[Task directions] Arrange everything in the data from the line containing "Goal: localize each" down to the line containing "Reply with compact", both included, as a Markdown table with the columns Row and Line. Number each row and omit any blank lines.

[Stored data entries]
..........

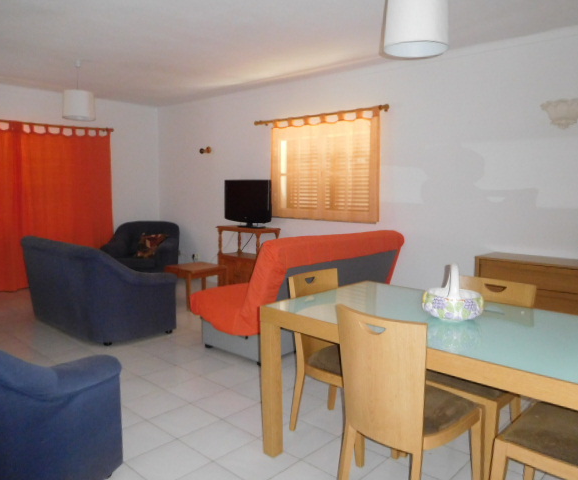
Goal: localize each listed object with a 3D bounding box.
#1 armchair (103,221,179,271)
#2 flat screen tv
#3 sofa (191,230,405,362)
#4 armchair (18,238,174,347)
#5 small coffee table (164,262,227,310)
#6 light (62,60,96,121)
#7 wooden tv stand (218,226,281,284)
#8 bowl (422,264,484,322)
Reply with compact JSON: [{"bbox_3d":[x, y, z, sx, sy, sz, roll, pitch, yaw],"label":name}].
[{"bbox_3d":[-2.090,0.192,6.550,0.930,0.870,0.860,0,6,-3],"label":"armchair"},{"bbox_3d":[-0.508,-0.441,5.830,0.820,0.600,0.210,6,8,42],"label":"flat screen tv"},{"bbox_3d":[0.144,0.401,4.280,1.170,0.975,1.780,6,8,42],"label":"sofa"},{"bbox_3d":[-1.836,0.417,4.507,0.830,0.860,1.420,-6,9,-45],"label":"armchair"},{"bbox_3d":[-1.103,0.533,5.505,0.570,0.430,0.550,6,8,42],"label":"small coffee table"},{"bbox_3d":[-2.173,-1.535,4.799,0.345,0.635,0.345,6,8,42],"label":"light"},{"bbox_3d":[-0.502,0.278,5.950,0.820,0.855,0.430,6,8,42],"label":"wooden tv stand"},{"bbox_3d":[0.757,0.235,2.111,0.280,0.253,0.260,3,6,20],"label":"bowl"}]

..........

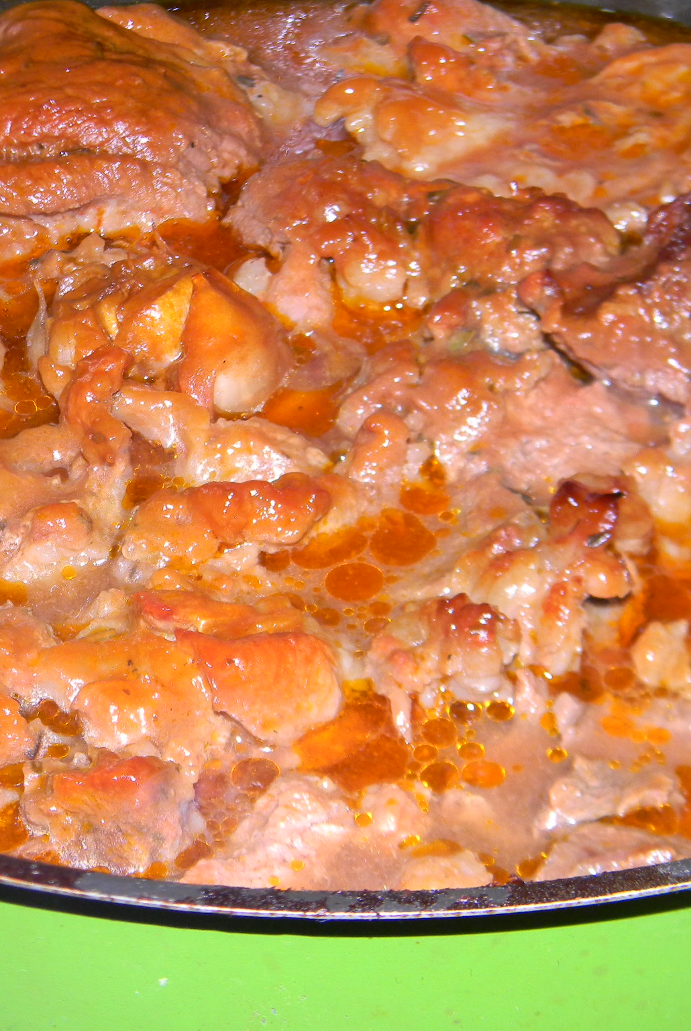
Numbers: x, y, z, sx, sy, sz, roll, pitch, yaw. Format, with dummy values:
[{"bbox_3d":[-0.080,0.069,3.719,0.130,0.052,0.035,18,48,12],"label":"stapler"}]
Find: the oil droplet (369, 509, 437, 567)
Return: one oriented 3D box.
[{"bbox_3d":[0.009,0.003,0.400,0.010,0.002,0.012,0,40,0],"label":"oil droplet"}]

..........

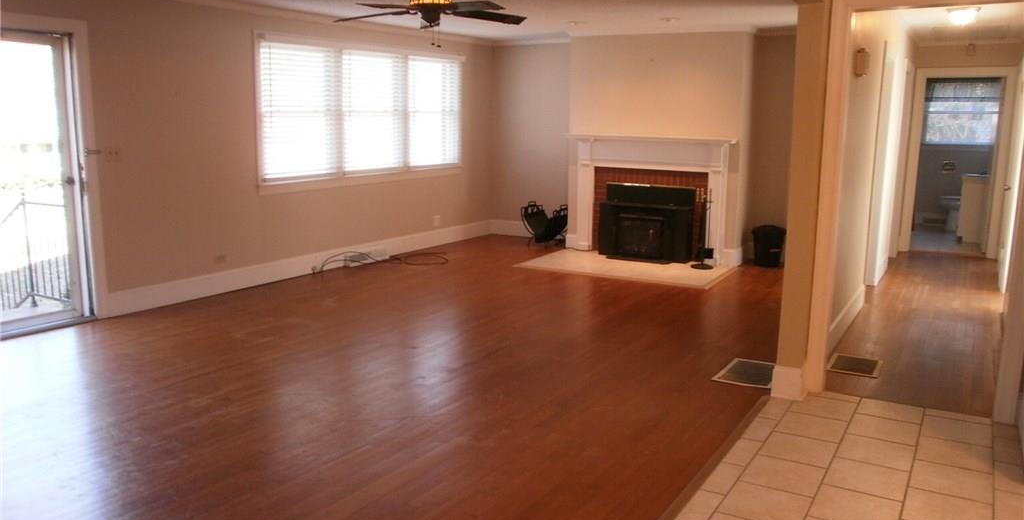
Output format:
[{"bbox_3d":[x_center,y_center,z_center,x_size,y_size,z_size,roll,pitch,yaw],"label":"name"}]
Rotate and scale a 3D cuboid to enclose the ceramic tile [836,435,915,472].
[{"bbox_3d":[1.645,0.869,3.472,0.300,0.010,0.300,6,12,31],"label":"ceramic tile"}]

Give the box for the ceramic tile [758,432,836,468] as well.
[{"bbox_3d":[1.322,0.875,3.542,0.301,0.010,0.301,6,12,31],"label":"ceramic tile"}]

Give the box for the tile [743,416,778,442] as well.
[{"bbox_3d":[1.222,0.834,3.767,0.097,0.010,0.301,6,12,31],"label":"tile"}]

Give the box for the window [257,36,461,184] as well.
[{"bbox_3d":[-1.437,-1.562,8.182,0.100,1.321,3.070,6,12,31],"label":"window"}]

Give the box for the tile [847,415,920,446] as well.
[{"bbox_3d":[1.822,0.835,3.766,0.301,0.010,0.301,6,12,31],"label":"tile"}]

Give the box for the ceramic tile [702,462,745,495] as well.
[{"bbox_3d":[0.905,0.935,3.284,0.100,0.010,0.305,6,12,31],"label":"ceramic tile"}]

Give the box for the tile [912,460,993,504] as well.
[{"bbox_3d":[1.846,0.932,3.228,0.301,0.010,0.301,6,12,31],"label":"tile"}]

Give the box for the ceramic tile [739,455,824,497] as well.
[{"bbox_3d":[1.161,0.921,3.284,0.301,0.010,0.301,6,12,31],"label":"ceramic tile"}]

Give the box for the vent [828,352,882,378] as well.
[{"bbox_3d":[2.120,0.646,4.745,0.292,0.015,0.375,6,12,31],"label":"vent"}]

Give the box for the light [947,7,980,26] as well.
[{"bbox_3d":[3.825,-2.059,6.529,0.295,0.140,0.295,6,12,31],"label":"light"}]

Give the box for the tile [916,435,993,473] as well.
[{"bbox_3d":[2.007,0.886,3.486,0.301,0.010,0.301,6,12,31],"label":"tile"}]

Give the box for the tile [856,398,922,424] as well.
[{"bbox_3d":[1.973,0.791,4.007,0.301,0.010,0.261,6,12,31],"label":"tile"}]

..........

[Exercise result]
| Row | Line |
|---|---|
| 1 | Goal: localize each listed object with a 3D bounding box. |
| 2 | #1 armchair (103,221,179,271) |
| 3 | #2 flat screen tv |
| 4 | #3 sofa (191,230,405,362) |
| 5 | #4 armchair (18,238,174,347) |
| 6 | #5 small coffee table (164,262,227,310) |
| 7 | #6 light (62,60,96,121) |
| 8 | #7 wooden tv stand (218,226,281,284) |
| 9 | #8 bowl (422,264,484,322) |
| 10 | Reply with compact JSON: [{"bbox_3d":[x, y, z, sx, sy, sz, roll, pitch, yaw],"label":name}]. |